Chapitre 38
Felipe était allé rejoindre Diego dans la grotte secrète peu après la fin du repas. Là, il le trouva assis à la table de travail, à moitié vêtu de la tenue de Zorro et à moitié de ses propres vêtements : dans la pénombre de la caverne, le blanc éclatant de sa chemise contrastait étrangement avec le noir de son pantalon qui lui se confondait avec l'ombre ambiante. Seule une petite lampe à huile était allumée, posée sur non loin de lui ; elle projetait sur les alentours immédiats une lueur timide et vacillante, tenant plus d'un halo hésitant que d'une clarté rassurante.

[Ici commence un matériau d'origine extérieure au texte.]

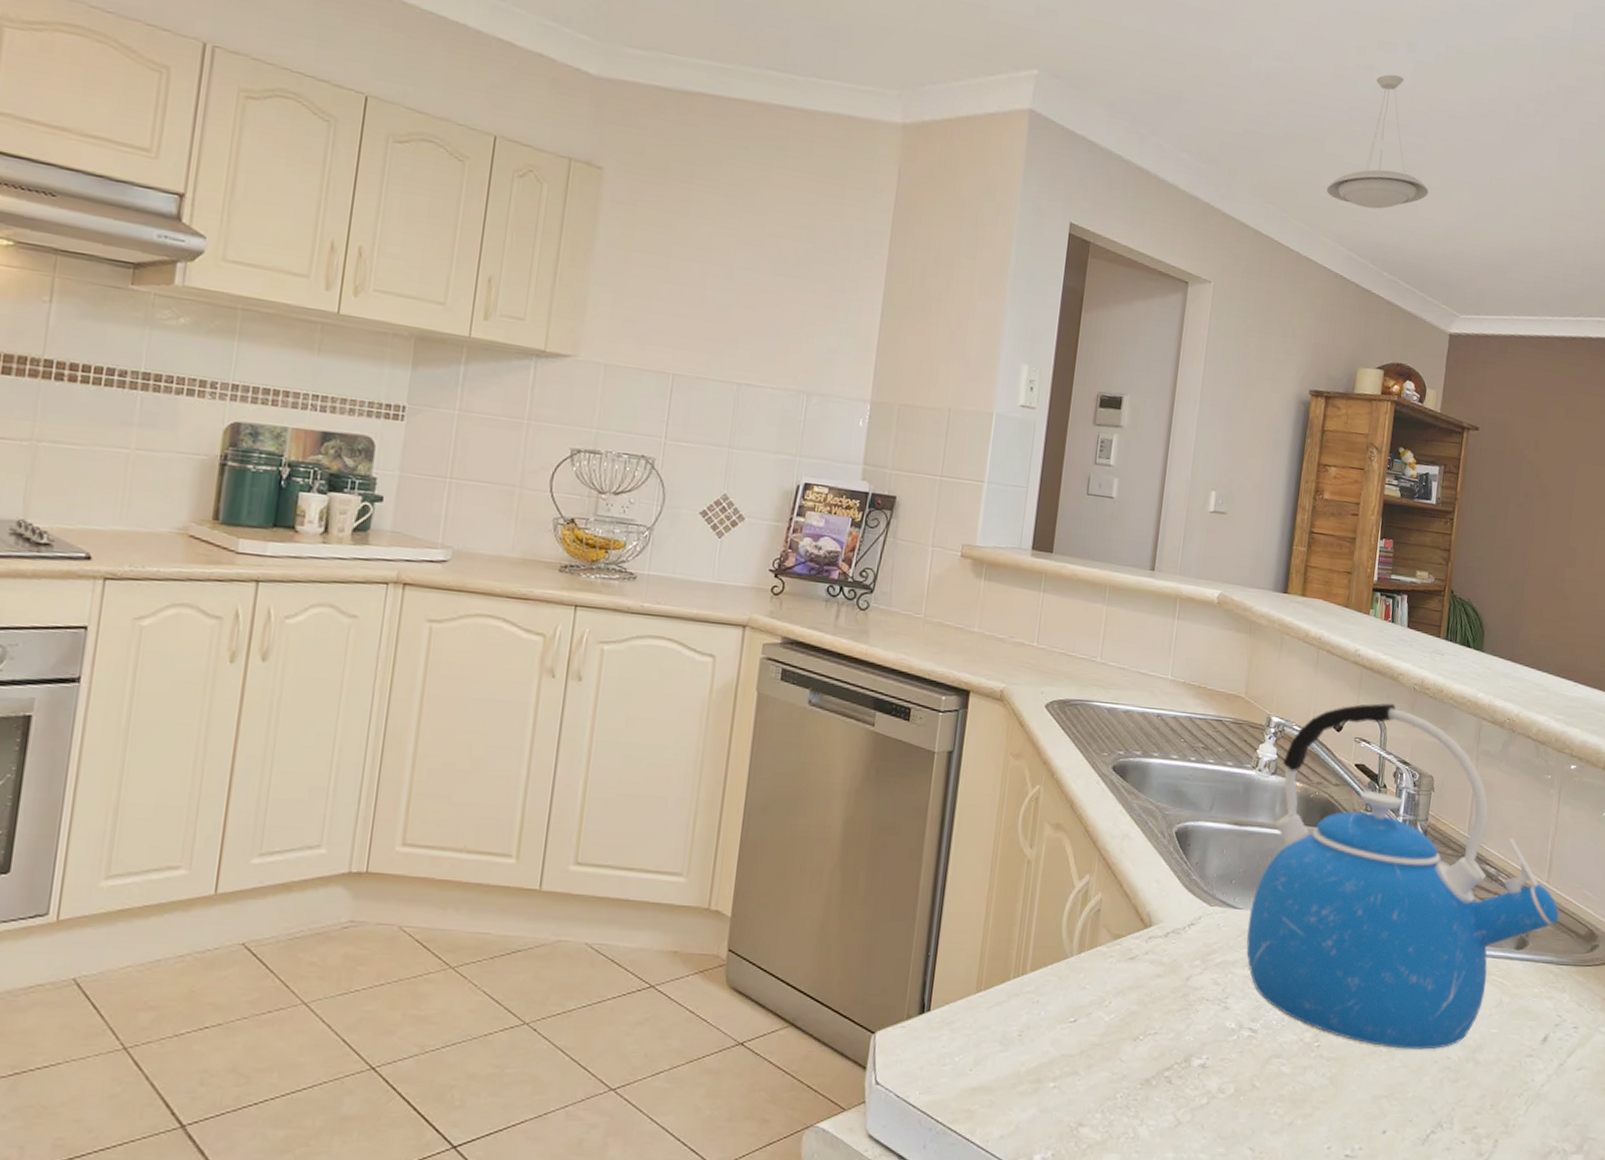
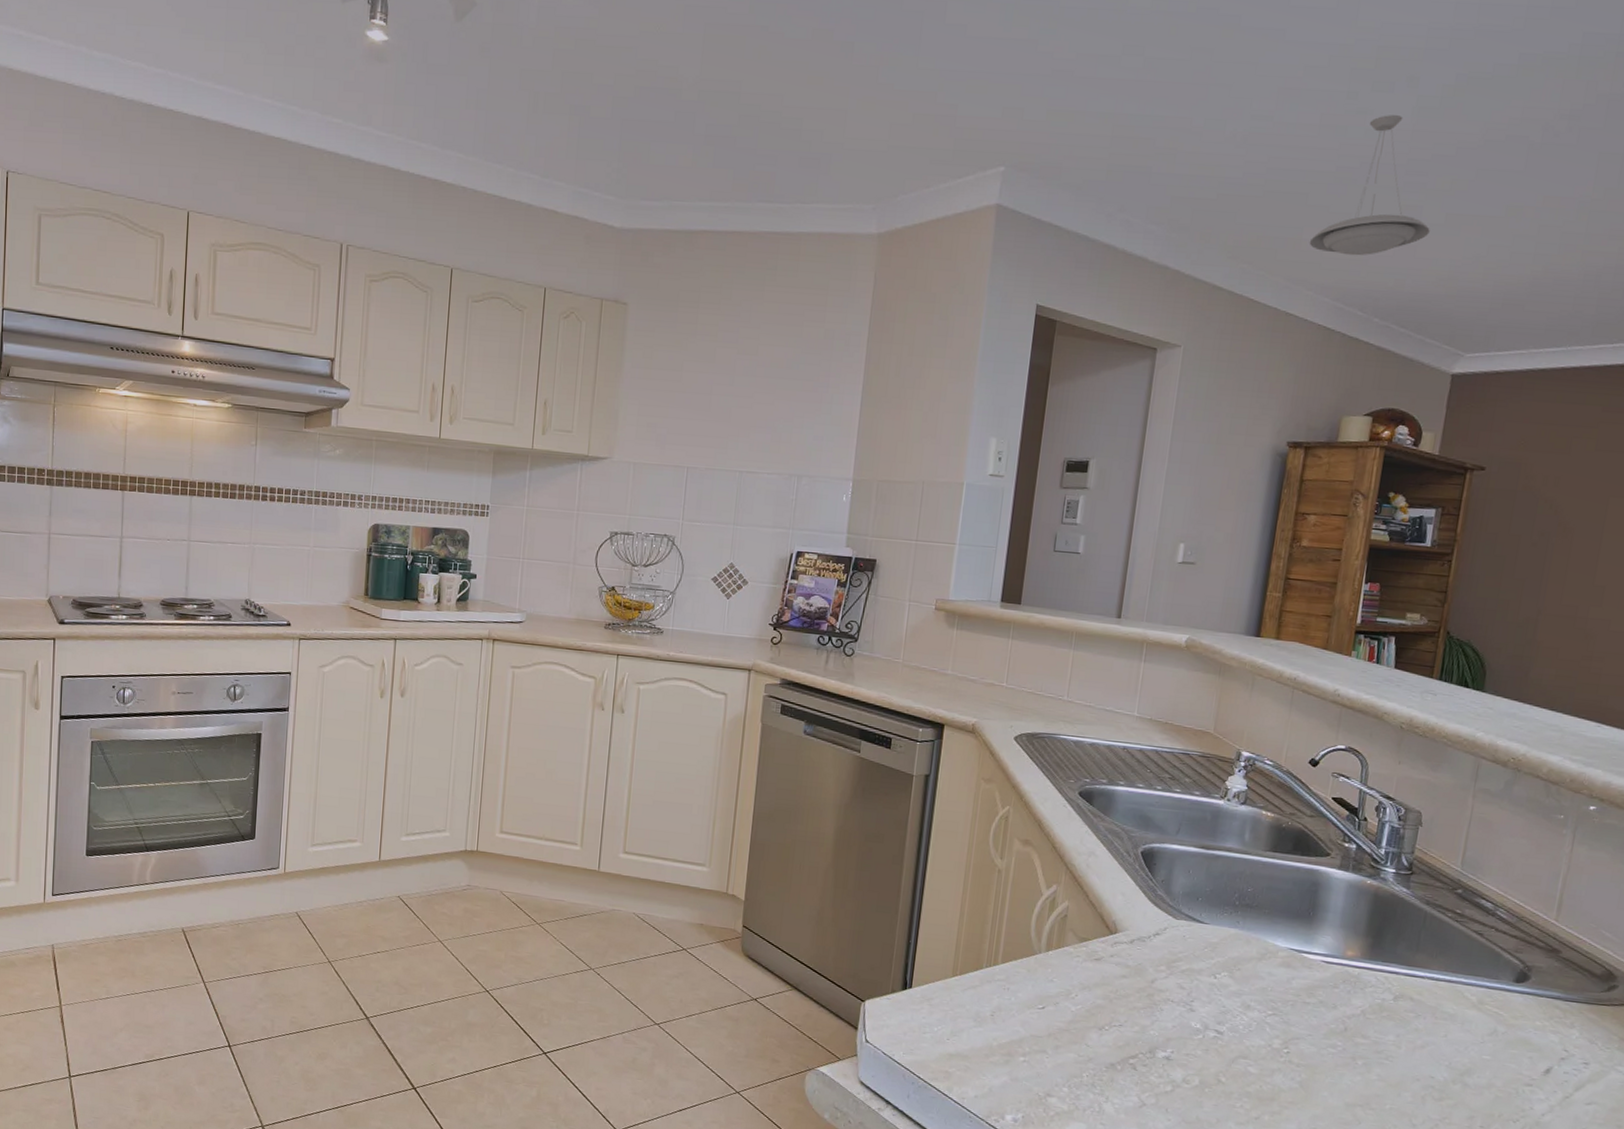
kettle: present [1246,703,1559,1050] -> none [1212,740,1570,1069]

Avachi sur un tabouret, le coude appuyé sur le bois de la table, Diego avait la tète appuyée sur sa main, mi-basse, mi-inclinée sur le côté. Les yeux perdus dans le vague et fixant le vide, il ne bougea même pas lorsque Felipe arriva.
Celui-ci savait bien depuis le matin même, depuis que Diego était rentré du pueblo, que quelque chose n'allait pas. Qu'avait-il appris là-bas ? Une nouvelle machination de l'alcade ? De nouveaux troubles en perspective ? Cela expliquerait au moins pourquoi Diego était en train d'enfiler l'habit noir du Renard. Mais pas pourquoi il s'était interrompu en plein milieu. La situation, quelle qu'elle fût, était-elle si compliquée qu'il était à court de plan pour y remédier ? Mais pourquoi alors ne lui avait-il rien dit ? Jusqu'ici, ils avaient toujours été plus forts à deux face aux difficultés et à l'adversité, alors pourquoi donc le fuyait-il depuis le déjeuner ?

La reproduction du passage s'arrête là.